--- LISTED RECORDS Enclosed Below ---

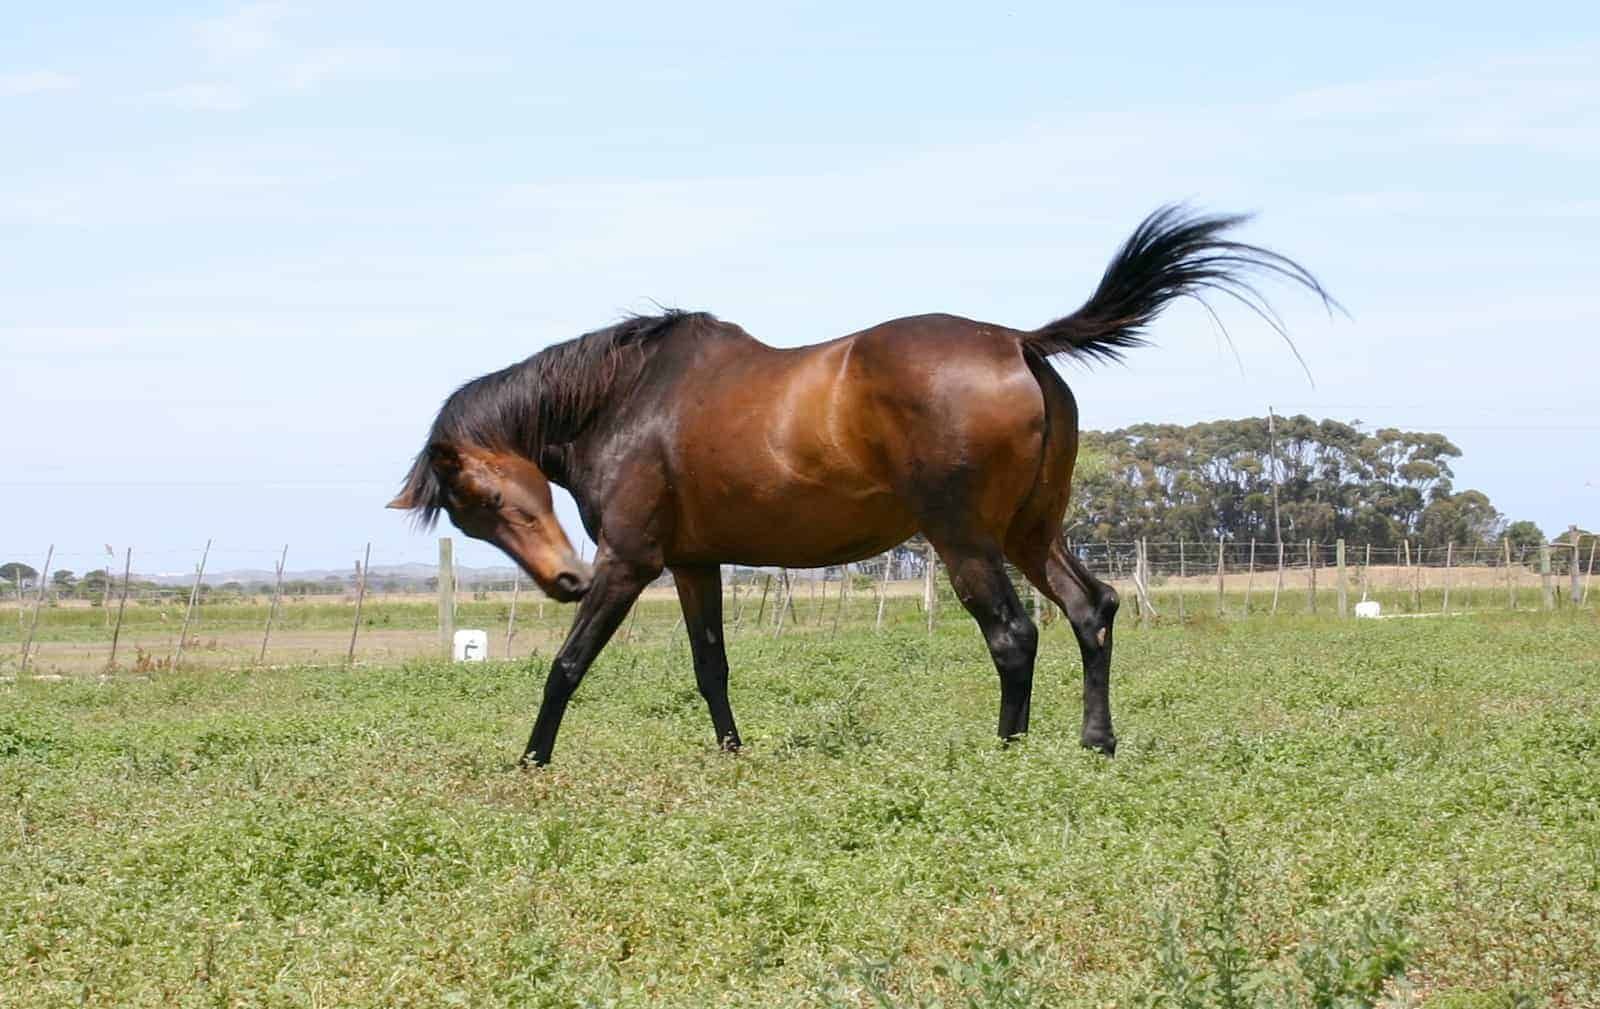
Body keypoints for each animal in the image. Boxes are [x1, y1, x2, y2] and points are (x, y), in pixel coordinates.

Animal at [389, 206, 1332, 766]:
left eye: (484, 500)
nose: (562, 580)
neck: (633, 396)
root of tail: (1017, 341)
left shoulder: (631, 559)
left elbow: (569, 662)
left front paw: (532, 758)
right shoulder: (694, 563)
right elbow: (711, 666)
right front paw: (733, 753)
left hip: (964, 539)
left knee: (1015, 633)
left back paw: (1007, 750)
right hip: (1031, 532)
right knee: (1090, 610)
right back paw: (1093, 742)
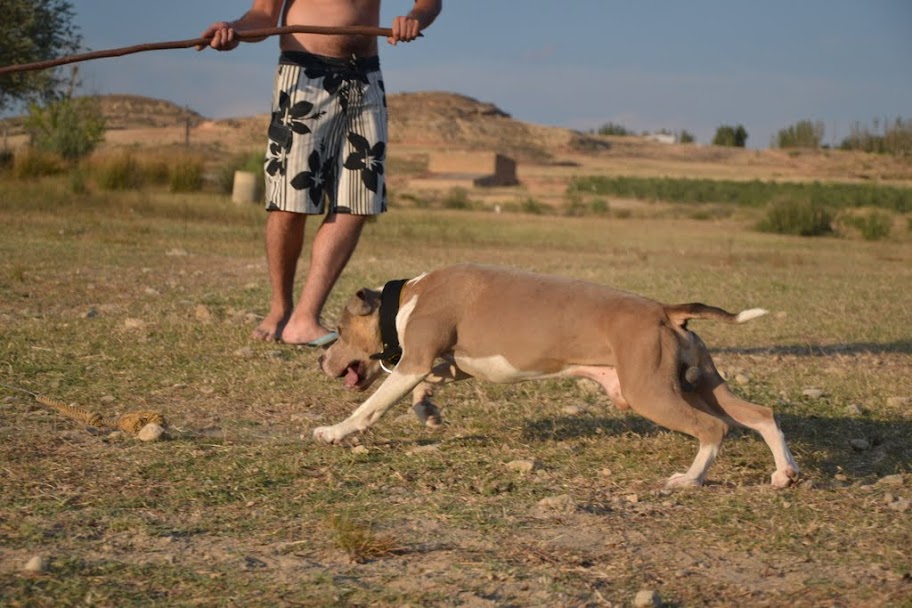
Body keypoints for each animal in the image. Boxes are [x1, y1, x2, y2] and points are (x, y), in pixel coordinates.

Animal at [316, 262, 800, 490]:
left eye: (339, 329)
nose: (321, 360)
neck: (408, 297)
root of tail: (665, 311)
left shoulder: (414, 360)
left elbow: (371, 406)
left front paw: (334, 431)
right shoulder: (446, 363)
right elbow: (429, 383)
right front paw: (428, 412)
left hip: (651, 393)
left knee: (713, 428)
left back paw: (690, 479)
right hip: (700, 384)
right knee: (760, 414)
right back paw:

--- End of Enclosed LISTED RECORDS ---

▶ [WORK INSTRUCTIONS]
Scan the data above for the string "elbow". Copy every line in which it appears.

▶ [EXERCISE SOLUTION]
left elbow: (569, 662)
right elbow: (711, 666)
left elbow: (371, 406)
right elbow: (429, 383)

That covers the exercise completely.